CANADA, January 15 - Students, teachers and support staff will be better supported this year with an additional $204 million in operating and special grants being distributed to public school districts from the Government of B.C.

This is on top of more than $6.3 billion being provided from preliminary estimates in March, and is the result of an increase of more than 10,500 students in B.C. public schools this past September. The increase includes:

  • an additional $69.6 million for students with special needs, an 11.1% increase;
  • an additional $7.5 million targeted for Indigenous education, an 8.2% increase; and
  • an additional $3.7 million for English and French Language Learning (ELL/FLL), a 3.6% increase.

The overall number of students in B.C. increased this year to over 667,000, the highest since 2004. This includes a net increase of about 10,400 students who moved to B.C. from outside of the province. In addition, there was a net increase of nearly 1,000 students moving from independent to public education this past September.

Increased funding for schools to support enrolment growth is part of the Province’s commitment to provide the best possible educational experience for students, while providing teachers and support staff the resources they need to deliver world-class education.

Budget 2021 ensures B.C.’s education system has the highest-ever school operating and capital funding to support students and invest in schools. This includes investing $21.5 billion over three years to deliver K-12 education, a $3.4-billion increase from 2016. 

This increased operating funding is providing record investments for the supplement for children and youth in care, Indigenous learners, rural schools, students with special needs and supports for students with mental-health needs.

Children and youth in care, children living in low-income families and a greater number of students with mental-health challenges are benefiting from a $24-million supplement being allocated to school districts in 2021-22.

Districts can use the supplement to provide additional supports and services to these students, including trauma counselling, tutoring, mental-health prevention strategies or hiring additional support staff.

Students at rural schools will benefit from a $331.8-million allocation this year, $9.7 million more than last year and $59.6 million more than in 2016-17.
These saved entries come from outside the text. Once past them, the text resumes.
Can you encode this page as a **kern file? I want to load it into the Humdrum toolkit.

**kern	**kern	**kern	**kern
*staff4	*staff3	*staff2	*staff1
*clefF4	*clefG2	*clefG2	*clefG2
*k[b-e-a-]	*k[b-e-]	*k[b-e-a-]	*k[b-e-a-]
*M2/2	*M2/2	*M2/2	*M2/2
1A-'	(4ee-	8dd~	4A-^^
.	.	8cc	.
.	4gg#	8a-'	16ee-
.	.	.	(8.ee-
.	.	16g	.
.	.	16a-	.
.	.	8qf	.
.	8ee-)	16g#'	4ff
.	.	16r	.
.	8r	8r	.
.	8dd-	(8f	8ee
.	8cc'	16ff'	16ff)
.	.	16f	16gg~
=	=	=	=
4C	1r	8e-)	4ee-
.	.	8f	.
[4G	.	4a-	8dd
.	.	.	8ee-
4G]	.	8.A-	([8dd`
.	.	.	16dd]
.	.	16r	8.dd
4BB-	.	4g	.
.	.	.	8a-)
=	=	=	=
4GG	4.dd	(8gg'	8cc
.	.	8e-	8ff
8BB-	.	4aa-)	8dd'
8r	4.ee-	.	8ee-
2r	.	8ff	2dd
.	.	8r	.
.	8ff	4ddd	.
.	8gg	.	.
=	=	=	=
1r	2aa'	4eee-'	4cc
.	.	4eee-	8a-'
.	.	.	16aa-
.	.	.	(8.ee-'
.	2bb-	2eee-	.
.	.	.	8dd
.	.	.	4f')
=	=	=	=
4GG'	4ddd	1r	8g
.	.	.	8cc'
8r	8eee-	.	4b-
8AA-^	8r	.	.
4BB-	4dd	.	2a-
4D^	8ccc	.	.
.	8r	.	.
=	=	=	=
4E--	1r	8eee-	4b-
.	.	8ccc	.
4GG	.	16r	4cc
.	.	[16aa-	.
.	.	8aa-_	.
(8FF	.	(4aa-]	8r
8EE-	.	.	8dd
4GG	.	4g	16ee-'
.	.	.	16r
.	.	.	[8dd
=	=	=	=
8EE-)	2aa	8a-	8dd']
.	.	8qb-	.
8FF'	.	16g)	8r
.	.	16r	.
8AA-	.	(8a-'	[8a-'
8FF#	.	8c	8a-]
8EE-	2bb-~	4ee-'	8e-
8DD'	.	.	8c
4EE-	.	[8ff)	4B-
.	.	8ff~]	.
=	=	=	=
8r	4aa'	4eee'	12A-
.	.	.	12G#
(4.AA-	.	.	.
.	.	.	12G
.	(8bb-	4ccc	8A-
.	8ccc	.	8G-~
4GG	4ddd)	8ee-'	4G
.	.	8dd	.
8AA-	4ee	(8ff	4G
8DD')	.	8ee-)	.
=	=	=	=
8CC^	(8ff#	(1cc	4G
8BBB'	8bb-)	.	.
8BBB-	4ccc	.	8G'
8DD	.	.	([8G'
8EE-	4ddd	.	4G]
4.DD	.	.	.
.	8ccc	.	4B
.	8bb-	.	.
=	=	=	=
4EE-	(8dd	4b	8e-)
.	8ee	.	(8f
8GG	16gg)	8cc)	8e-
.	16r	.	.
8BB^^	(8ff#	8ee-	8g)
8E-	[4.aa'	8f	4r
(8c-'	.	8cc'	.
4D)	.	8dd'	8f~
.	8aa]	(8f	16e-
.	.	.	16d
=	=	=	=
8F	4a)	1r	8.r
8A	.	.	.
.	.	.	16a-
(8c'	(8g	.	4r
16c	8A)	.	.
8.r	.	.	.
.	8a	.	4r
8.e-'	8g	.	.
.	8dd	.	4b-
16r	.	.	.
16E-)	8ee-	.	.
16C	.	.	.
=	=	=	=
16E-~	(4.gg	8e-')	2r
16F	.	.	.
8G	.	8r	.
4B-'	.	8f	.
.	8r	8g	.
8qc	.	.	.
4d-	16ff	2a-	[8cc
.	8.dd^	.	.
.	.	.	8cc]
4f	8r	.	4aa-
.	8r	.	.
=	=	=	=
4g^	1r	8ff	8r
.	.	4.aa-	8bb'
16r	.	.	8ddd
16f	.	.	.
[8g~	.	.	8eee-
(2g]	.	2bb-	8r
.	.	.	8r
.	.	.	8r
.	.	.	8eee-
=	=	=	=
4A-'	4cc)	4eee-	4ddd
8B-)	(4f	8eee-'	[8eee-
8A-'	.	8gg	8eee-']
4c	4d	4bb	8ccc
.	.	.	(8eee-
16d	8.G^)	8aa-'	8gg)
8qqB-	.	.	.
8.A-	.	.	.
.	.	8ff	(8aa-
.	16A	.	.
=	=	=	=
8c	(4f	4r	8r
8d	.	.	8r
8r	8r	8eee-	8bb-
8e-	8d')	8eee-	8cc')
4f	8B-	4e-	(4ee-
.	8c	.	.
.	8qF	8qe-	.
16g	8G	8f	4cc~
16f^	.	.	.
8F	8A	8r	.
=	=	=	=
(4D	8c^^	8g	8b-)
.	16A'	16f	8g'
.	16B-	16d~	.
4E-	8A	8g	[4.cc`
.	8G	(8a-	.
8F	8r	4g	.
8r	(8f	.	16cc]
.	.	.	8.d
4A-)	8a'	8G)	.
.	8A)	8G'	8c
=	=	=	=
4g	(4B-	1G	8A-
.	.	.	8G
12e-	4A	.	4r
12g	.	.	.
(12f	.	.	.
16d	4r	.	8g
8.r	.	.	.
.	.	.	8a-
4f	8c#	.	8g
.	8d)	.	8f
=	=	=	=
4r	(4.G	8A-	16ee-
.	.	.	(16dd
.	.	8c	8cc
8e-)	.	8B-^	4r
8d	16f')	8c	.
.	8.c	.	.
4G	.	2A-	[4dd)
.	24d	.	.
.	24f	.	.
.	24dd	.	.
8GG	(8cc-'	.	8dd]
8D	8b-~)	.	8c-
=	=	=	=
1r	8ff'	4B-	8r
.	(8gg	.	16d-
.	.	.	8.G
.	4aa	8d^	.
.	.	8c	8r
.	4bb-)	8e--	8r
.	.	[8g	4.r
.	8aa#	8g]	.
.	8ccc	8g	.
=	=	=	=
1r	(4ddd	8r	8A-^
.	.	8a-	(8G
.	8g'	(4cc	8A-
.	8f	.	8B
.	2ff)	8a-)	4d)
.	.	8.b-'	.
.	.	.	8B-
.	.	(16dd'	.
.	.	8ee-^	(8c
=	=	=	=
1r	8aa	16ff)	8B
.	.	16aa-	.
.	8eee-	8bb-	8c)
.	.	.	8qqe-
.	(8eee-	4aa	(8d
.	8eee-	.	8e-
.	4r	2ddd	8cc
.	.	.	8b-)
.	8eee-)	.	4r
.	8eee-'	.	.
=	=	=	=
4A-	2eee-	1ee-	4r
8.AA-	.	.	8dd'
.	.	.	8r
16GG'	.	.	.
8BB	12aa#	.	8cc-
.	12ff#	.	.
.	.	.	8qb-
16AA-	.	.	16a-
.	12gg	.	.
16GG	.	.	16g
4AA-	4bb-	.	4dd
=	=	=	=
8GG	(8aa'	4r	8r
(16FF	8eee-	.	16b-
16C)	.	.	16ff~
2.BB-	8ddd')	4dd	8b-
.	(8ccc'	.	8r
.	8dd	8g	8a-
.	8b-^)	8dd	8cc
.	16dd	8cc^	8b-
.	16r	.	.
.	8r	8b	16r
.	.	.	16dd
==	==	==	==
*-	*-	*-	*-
The amount of money school districts is receiving to support Indigenous learners and students with special needs is also increasing for the 2021-22 school year. Targeted funding for Indigenous learners is $98.4 million in 2021-22, an increase of $28.8 million (41.3%) since the 2016-17 school year.

Students with special needs are being supported with $696.6 million in supplemental funding in 2021-22, an increase of $231.9 million (50%) since the 2016-17 school year.

Operating grants released in December are based on actual enrolment at Sept. 29, 2021, providing school districts with recalculated funding to support their operations for the current school year. Districts receive preliminary operating grants in March of each year based on anticipated enrolment.